- PROVIDED MATERIAL:
╔══
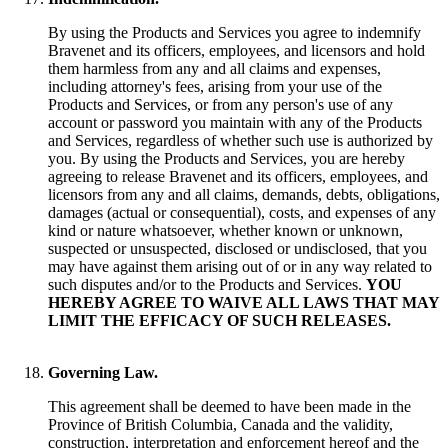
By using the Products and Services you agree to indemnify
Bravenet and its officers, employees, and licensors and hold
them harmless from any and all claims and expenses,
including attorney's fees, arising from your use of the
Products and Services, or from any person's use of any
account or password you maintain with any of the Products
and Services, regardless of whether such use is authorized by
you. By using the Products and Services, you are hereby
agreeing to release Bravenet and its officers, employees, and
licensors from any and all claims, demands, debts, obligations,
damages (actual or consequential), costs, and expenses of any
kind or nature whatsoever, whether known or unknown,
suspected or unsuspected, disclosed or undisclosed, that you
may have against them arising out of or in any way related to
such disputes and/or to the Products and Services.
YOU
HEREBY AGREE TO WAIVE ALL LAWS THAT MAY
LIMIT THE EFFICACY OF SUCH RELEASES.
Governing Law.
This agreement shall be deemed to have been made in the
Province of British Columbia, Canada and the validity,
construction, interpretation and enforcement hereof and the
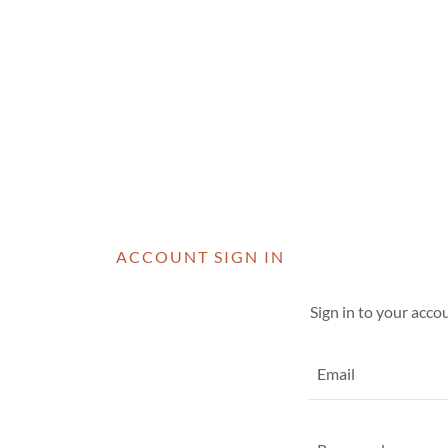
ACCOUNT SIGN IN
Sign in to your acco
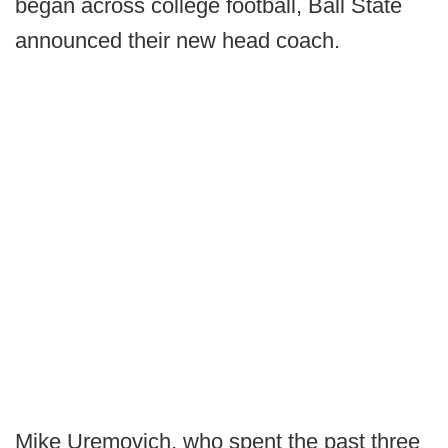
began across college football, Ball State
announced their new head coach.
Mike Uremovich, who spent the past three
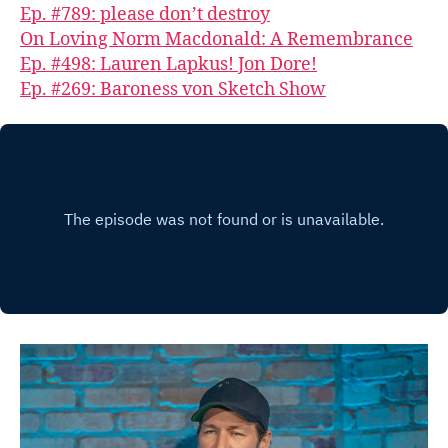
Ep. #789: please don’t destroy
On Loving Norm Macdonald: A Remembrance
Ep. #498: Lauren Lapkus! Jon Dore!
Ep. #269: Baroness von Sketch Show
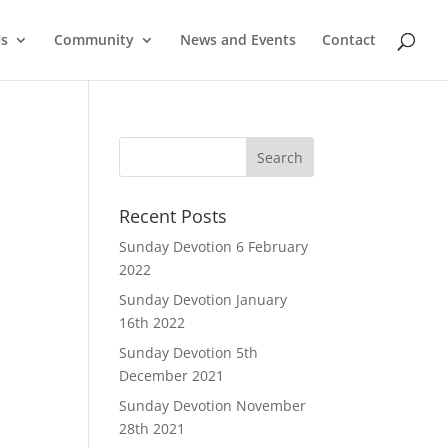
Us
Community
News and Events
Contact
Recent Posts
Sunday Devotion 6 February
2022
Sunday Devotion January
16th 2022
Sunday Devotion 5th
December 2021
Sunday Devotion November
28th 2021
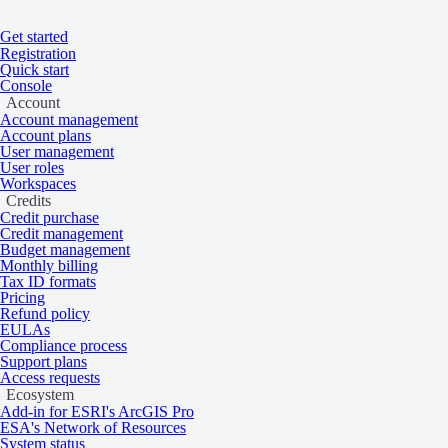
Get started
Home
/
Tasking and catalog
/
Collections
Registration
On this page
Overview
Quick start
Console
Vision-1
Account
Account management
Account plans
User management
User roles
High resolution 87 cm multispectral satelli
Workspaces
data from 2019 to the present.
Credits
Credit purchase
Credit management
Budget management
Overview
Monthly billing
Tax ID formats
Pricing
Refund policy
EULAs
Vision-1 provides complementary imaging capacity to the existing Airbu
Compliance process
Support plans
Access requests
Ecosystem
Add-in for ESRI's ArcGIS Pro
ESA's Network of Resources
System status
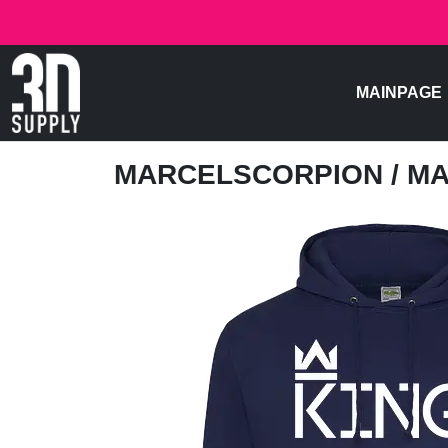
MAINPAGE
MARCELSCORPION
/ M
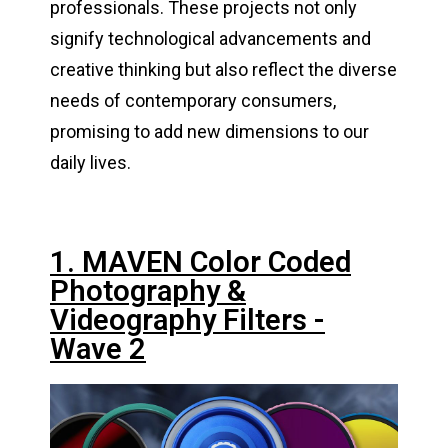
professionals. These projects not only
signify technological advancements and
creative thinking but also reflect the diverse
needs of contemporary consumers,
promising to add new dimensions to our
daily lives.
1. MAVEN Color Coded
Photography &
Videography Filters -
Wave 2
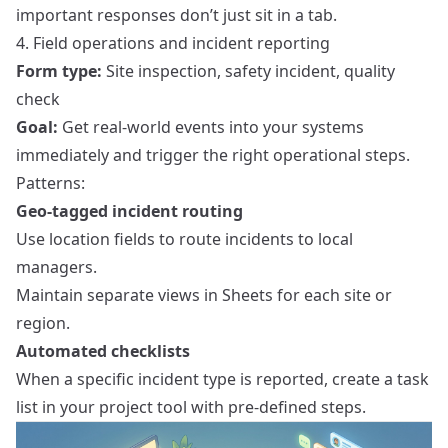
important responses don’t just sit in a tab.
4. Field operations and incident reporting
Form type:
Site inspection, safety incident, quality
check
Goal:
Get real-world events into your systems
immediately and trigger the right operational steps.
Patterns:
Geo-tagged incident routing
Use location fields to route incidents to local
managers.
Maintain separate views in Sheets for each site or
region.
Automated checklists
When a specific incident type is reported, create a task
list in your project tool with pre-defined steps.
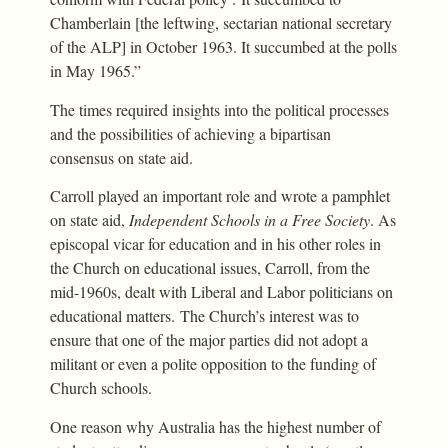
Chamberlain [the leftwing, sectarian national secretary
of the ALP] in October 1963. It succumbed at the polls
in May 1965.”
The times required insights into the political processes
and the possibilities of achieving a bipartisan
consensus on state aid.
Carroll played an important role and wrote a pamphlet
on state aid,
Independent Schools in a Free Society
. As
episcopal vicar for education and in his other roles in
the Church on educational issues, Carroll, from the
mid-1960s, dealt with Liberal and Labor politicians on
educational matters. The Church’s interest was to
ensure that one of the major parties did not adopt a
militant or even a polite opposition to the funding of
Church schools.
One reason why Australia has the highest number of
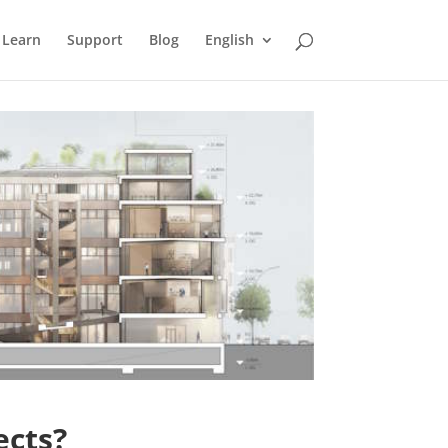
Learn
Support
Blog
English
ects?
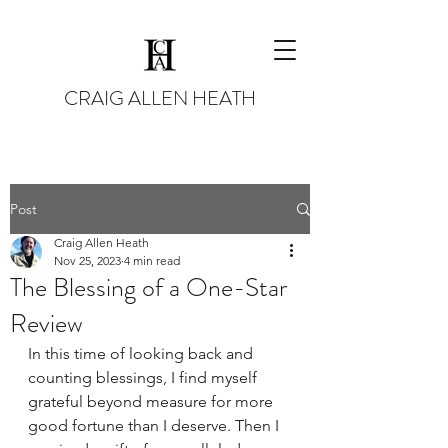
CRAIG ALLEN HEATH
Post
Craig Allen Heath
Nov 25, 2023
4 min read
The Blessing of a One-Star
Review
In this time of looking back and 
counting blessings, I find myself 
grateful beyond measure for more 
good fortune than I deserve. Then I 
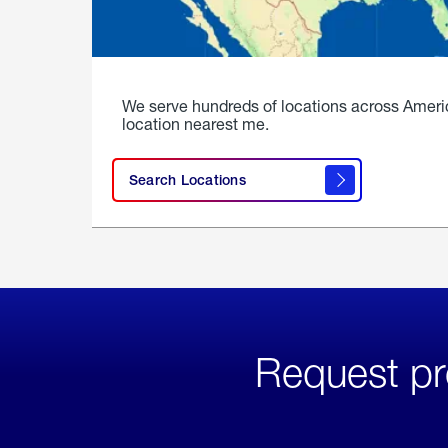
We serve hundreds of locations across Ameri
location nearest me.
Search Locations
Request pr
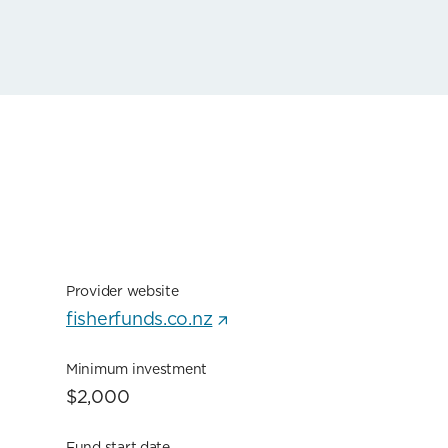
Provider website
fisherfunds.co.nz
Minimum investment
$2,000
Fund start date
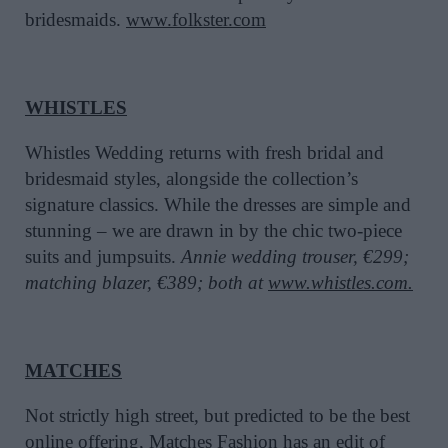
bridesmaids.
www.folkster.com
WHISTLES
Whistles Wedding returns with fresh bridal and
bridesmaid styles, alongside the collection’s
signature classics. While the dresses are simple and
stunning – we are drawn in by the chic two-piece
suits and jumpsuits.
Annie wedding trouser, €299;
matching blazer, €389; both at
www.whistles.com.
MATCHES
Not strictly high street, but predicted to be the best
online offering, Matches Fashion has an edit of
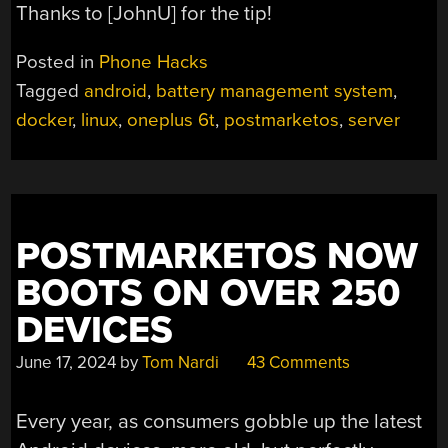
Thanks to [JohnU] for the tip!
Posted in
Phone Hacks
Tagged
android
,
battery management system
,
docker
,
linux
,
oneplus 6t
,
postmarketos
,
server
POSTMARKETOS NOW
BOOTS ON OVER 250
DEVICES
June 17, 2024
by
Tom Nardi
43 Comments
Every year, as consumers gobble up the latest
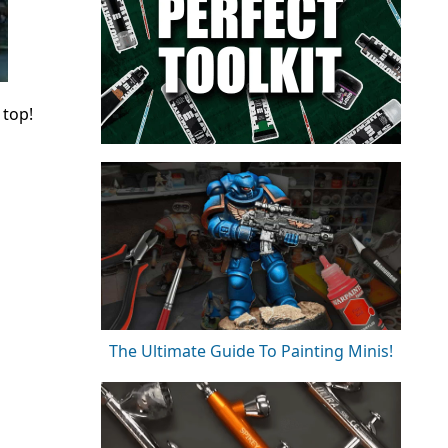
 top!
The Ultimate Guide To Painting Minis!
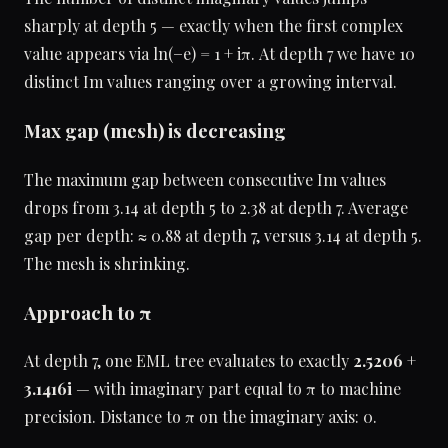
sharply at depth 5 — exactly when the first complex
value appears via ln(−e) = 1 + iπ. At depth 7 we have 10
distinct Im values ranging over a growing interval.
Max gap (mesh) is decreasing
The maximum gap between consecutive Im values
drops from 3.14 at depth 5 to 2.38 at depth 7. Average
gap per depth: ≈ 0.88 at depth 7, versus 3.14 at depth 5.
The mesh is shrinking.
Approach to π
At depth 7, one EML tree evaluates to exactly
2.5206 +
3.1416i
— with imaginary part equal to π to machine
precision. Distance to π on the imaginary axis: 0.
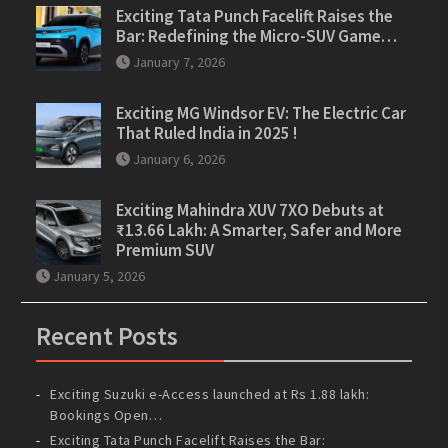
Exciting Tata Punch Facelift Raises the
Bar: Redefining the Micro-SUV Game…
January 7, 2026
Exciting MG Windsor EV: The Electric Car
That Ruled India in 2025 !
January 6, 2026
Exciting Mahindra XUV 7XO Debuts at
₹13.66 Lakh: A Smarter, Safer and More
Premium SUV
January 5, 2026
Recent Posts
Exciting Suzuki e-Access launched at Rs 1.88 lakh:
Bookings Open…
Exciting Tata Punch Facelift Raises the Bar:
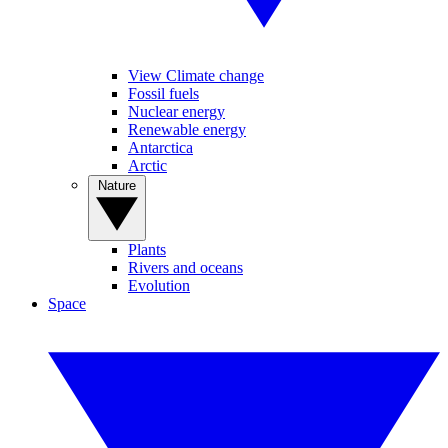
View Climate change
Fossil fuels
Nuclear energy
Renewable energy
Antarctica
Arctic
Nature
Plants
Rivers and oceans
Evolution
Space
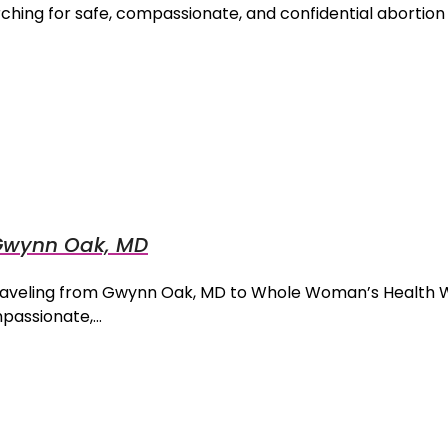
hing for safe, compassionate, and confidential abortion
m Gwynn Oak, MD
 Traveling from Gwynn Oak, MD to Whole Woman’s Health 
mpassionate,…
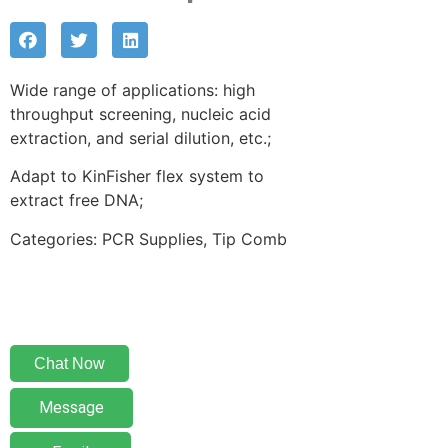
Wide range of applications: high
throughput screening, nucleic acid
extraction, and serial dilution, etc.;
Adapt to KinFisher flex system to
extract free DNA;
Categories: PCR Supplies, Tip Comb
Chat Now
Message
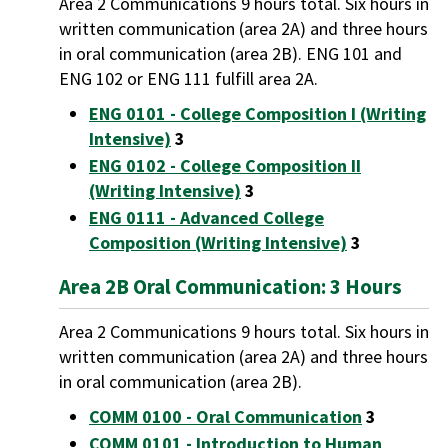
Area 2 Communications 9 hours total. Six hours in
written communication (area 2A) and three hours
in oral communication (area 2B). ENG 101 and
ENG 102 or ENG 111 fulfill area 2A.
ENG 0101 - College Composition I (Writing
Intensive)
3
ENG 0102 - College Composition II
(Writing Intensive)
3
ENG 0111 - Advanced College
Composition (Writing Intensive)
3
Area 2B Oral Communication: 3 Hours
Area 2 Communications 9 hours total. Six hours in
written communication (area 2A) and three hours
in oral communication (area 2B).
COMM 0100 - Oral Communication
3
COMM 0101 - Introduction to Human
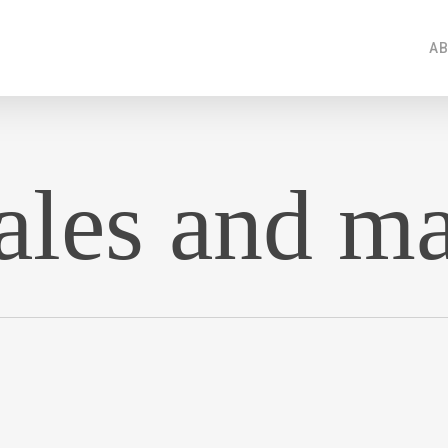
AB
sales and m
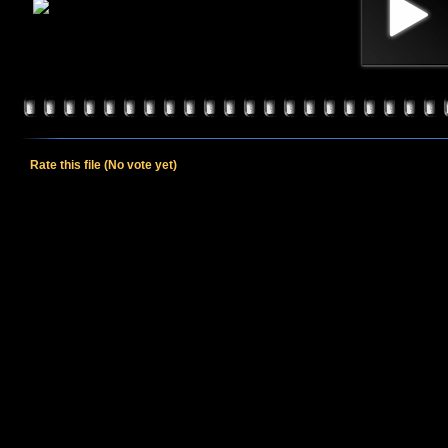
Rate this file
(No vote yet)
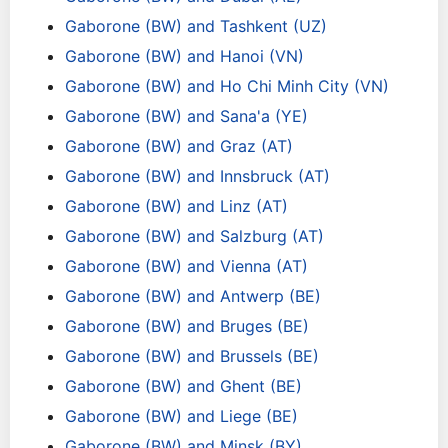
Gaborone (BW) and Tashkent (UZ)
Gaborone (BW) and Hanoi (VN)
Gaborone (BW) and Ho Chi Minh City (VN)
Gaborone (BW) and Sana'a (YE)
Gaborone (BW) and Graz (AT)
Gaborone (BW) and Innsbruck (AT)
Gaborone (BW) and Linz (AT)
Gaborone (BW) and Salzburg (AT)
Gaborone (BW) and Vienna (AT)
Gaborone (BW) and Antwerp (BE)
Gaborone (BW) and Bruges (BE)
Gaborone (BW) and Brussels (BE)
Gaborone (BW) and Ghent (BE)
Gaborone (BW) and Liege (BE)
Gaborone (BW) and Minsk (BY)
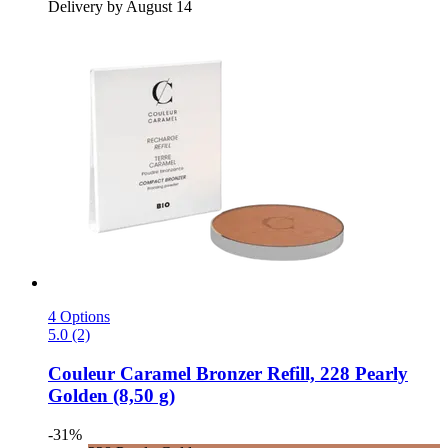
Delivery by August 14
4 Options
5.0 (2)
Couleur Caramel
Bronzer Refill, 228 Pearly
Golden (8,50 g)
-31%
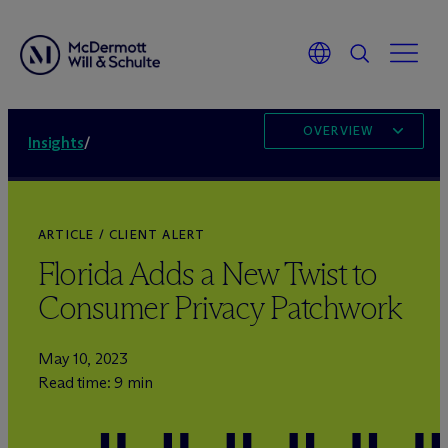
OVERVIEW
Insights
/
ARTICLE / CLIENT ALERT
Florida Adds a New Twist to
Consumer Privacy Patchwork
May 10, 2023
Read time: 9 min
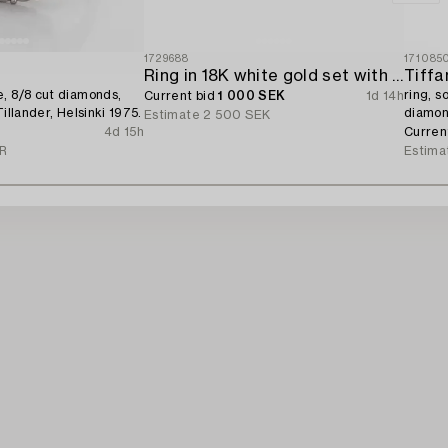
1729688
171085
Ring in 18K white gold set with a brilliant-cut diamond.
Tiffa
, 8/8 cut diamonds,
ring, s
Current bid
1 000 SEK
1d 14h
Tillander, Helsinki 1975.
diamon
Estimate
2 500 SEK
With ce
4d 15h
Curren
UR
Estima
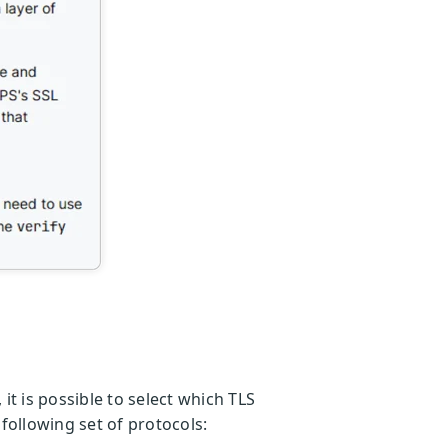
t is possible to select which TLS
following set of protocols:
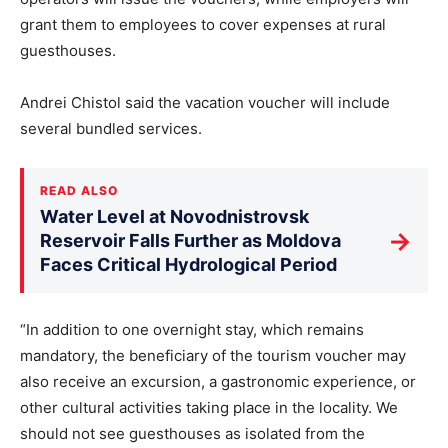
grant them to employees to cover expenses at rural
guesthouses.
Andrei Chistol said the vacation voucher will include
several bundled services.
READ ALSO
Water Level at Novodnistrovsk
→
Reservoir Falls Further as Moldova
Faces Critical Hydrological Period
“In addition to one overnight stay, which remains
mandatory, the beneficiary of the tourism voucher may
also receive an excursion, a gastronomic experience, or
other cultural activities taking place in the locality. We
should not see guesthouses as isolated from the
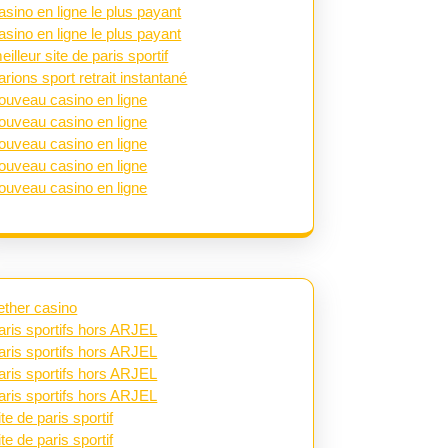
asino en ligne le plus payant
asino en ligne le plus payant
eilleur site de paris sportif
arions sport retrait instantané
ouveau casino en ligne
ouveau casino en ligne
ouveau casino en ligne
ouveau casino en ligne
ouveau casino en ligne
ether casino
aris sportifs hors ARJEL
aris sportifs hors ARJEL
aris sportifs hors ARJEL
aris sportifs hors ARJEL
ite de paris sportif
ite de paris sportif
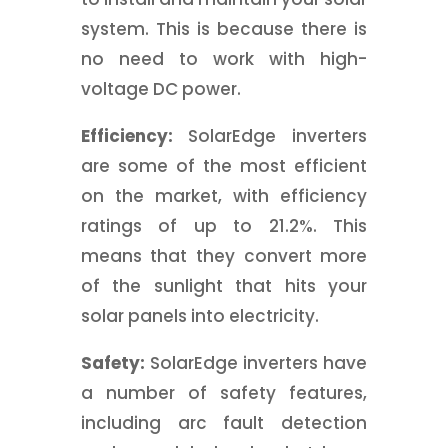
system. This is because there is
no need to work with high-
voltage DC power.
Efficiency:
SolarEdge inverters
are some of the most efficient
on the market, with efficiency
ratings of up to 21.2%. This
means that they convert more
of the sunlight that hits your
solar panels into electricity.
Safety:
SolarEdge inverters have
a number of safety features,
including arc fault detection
╚══
- ACTIVITY: Copy out the listing above from the line containing "Bookings Open…" to the line containing "Gaborone (BW) and Bruges (BE)", both included, exactly as written and minus the images.

- EXERCISE OUTPUT:
Bookings Open…
Exciting Tata Punch Facelift Raises the Bar:
View Climate change
Fossil fuels
Nuclear energy
Renewable energy
Antarctica
Arctic
Nature
Plants
Rivers and oceans
Evolution
Space
hing for safe, compassionate, and confidential abortion
m Gwynn Oak, MD
 Traveling from Gwynn Oak, MD to Whole Woman’s Health 
mpassionate,…
Wide range of applications: high
throughput screening, nucleic acid
extraction, and serial dilution, etc.;
Adapt to KinFisher flex system to
extract free DNA;
Categories: PCR Supplies, Tip Comb
Chat Now
Message
Area 2 Communications 9 hours total. Six hours in
written communication (area 2A) and three hours
in oral communication (area 2B). ENG 101 and
ENG 102 or ENG 111 fulfill area 2A.
ENG 0101 - College Composition I (Writing
Intensive)
3
ENG 0102 - College Composition II
(Writing Intensive)
3
ENG 0111 - Advanced College
Composition (Writing Intensive)
3
Area 2B Oral Communication: 3 Hours
Area 2 Communications 9 hours total. Six hours in
written communication (area 2A) and three hours
in oral communication (area 2B).
COMM 0100 - Oral Communication
3
COMM 0101 - Introduction to Human
AB
sales and m
Rate this file
(No vote yet)
Gaborone (BW) and Tashkent (UZ)
Gaborone (BW) and Hanoi (VN)
Gaborone (BW) and Ho Chi Minh City (VN)
Gaborone (BW) and Sana'a (YE)
Gaborone (BW) and Graz (AT)
Gaborone (BW) and Innsbruck (AT)
Gaborone (BW) and Linz (AT)
Gaborone (BW) and Salzburg (AT)
Gaborone (BW) and Vienna (AT)
Gaborone (BW) and Antwerp (BE)
Gaborone (BW) and Bruges (BE)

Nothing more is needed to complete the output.